▸ WORK INSTRUCTION:
Could you print every entry below exactly as given?

MATERIAL PROVIDED below:

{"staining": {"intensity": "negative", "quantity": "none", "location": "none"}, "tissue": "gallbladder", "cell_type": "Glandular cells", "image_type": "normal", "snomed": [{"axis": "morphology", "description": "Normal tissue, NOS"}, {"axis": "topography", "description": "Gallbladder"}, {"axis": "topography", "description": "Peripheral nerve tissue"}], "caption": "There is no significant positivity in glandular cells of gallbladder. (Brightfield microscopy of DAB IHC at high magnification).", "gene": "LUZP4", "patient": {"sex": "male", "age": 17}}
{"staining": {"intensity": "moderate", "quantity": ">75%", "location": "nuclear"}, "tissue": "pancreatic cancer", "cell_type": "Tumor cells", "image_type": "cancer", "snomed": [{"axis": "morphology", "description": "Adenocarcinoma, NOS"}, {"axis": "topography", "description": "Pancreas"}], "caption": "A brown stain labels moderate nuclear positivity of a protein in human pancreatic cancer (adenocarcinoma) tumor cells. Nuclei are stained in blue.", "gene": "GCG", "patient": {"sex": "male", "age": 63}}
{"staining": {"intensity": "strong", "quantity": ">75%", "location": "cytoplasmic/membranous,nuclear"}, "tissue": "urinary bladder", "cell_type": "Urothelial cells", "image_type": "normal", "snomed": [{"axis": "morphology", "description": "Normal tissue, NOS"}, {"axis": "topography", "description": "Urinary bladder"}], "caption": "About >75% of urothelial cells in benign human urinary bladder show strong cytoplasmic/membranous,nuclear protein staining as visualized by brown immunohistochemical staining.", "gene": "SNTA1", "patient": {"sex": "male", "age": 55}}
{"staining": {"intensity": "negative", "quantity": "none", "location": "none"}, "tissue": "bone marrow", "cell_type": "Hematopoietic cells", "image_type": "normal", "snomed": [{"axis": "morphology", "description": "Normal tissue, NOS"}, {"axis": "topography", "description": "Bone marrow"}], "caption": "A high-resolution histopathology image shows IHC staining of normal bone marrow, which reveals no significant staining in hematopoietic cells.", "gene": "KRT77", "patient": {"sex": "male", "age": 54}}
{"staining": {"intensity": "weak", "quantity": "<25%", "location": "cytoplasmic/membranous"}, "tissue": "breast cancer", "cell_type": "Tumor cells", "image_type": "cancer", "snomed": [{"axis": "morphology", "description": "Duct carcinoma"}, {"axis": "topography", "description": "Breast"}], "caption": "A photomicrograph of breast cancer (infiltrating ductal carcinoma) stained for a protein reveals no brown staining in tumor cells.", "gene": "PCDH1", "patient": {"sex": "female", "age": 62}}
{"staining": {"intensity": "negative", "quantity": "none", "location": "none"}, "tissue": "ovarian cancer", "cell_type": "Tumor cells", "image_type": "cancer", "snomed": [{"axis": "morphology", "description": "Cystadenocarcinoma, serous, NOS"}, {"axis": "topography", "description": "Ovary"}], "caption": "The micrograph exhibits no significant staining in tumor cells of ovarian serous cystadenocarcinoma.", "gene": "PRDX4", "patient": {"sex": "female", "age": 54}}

End of MATERIAL PROVIDED.

▸ OUTPUT FOR THIS EXERCISE:
{"staining": {"intensity": "negative", "quantity": "none", "location": "none"}, "tissue": "gallbladder", "cell_type": "Glandular cells", "image_type": "normal", "snomed": [{"axis": "morphology", "description": "Normal tissue, NOS"}, {"axis": "topography", "description": "Gallbladder"}, {"axis": "topography", "description": "Peripheral nerve tissue"}], "caption": "There is no significant positivity in glandular cells of gallbladder. (Brightfield microscopy of DAB IHC at high magnification).", "gene": "LUZP4", "patient": {"sex": "male", "age": 17}}
{"staining": {"intensity": "moderate", "quantity": ">75%", "location": "nuclear"}, "tissue": "pancreatic cancer", "cell_type": "Tumor cells", "image_type": "cancer", "snomed": [{"axis": "morphology", "description": "Adenocarcinoma, NOS"}, {"axis": "topography", "description": "Pancreas"}], "caption": "A brown stain labels moderate nuclear positivity of a protein in human pancreatic cancer (adenocarcinoma) tumor cells. Nuclei are stained in blue.", "gene": "GCG", "patient": {"sex": "male", "age": 63}}
{"staining": {"intensity": "strong", "quantity": ">75%", "location": "cytoplasmic/membranous,nuclear"}, "tissue": "urinary bladder", "cell_type": "Urothelial cells", "image_type": "normal", "snomed": [{"axis": "morphology", "description": "Normal tissue, NOS"}, {"axis": "topography", "description": "Urinary bladder"}], "caption": "About >75% of urothelial cells in benign human urinary bladder show strong cytoplasmic/membranous,nuclear protein staining as visualized by brown immunohistochemical staining.", "gene": "SNTA1", "patient": {"sex": "male", "age": 55}}
{"staining": {"intensity": "negative", "quantity": "none", "location": "none"}, "tissue": "bone marrow", "cell_type": "Hematopoietic cells", "image_type": "normal", "snomed": [{"axis": "morphology", "description": "Normal tissue, NOS"}, {"axis": "topography", "description": "Bone marrow"}], "caption": "A high-resolution histopathology image shows IHC staining of normal bone marrow, which reveals no significant staining in hematopoietic cells.", "gene": "KRT77", "patient": {"sex": "male", "age": 54}}
{"staining": {"intensity": "weak", "quantity": "<25%", "location": "cytoplasmic/membranous"}, "tissue": "breast cancer", "cell_type": "Tumor cells", "image_type": "cancer", "snomed": [{"axis": "morphology", "description": "Duct carcinoma"}, {"axis": "topography", "description": "Breast"}], "caption": "A photomicrograph of breast cancer (infiltrating ductal carcinoma) stained for a protein reveals no brown staining in tumor cells.", "gene": "PCDH1", "patient": {"sex": "female", "age": 62}}
{"staining": {"intensity": "negative", "quantity": "none", "location": "none"}, "tissue": "ovarian cancer", "cell_type": "Tumor cells", "image_type": "cancer", "snomed": [{"axis": "morphology", "description": "Cystadenocarcinoma, serous, NOS"}, {"axis": "topography", "description": "Ovary"}], "caption": "The micrograph exhibits no significant staining in tumor cells of ovarian serous cystadenocarcinoma.", "gene": "PRDX4", "patient": {"sex": "female", "age": 54}}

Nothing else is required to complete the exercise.